*** Text for analysis ***
By: Matt Cavallo
During my initial hospital stay and subsequent diagnosis of MS, one of the biggest challenges that I faced was talking to my family. We had a history of multiple sclerosis in my family. My dad’s sister, Loretta, was diagnosed with MS in the 70’s and she passed away in 1981 due to complications of the disease. During that time, there was little in the way of treatment available to help her. Not only that, but the disease progressed very quickly. She passed when I was only four, but I still can remember her. She was in a wheelchair and she couldn’t talk, she could only mumble and moan.
While I was laying in my hospital bed contemplating my diagnosis, I was thinking that I shared the same fate as my Aunt Loretta. The whispers around my bed from my family members supported my fears. As a result of these fears, the conversations changed. Family members started treating me differently. They were walking on eggshells around me, careful not to divulge any of their true fears of my future. Even with treatment, as my functionality returned, everyone held their breath for MS to strike again.
Six months later I had another drastic exacerbation. Then, twelve months after that another one. It seemed like I was following Aunt Loretta down a perilous track. And my family treated me that way. It was to the point where I didn’t want to have conversations with them because I wanted them to remember the person I was and not the person I had become with MS.
However, there were a couple of things I had going for me that my aunt didn’t have. One was timing. In 2005 there was a lot more knowledge about the disease and many more treatment options available than when she had it in the 70s. The second thing was history. I knew my Aunt Loretta’s story and I didn’t want mine to end the same way. Family members told me that she didn’t like the advice she received from a doctor, so she never went back to that doctor. I used that information to motivate myself to learn as much as I could no matter if the news was good or bad, scary or hopeful. I just wanted to get the most objective, up-to-date information available to fight. Lastly, I had hope. In the seventies there was little known about the disease. Today, there is research and scientific breakthroughs, social support networks, and hope.
*** Data extract ***
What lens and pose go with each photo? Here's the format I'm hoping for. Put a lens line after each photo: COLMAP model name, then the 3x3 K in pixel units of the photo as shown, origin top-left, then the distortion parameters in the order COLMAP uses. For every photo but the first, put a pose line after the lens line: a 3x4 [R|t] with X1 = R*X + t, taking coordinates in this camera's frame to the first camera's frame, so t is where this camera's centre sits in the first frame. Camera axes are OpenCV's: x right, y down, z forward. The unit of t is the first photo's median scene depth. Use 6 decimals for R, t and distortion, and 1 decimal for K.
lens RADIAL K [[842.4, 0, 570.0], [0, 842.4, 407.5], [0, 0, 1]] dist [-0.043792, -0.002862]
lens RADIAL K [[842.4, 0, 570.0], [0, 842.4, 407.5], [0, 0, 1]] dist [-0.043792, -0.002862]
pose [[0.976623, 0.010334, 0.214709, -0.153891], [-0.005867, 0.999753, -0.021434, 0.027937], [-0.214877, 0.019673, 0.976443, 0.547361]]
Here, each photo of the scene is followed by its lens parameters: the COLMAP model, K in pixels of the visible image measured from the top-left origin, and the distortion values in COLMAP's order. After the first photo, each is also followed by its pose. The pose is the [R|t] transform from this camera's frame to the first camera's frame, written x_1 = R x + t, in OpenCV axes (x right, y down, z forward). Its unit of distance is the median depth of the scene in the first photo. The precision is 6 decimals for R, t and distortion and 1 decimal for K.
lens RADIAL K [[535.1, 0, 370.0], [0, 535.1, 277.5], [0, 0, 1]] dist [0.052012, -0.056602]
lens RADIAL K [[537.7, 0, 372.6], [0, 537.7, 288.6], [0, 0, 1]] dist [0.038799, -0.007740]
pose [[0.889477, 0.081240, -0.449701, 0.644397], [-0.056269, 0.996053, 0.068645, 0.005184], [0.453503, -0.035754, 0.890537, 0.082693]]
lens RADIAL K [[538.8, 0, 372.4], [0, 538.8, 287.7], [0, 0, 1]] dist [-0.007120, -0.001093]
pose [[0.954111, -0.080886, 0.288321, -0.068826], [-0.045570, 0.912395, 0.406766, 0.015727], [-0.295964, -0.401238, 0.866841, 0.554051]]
***
• Required actions
a: Answer these about the essay about living with MS:
(i) In what year did Aunt Loretta die?
(ii) Around the hospital bed, what did the narrator hear from family members that supported the narrator's fears?
(iii) In what year does the narrator say much more knowledge and many more treatment options were available?
b: Resume the essay about living with MS right after its final sentence and carry it forward.

• Results for the exercise
a:
(i) 1981
(ii) Whispers
(iii) 2005

b:
If I could go back in time with all I know today about living with multiple sclerosis, the fear and egg-shell conversations with my family would be dramatically different. I would use the resources around me, like My MS Journey, to educate myself and ease my family’s fears instead of staying silent.
Today my family conversations are no longer about the horrors of MS. My family and I now talk about my future and my kids and all of the awesome stuff that normal people talk to their family about. Today we are a normal family and I just happen to carry the torch of multiple sclerosis. I have had it for approaching ten years now and I am still working, playing, being a dad and living the life I always wanted to live. That makes me proud to talk about my MS journey and how I have lived a great life despite my diagnosis.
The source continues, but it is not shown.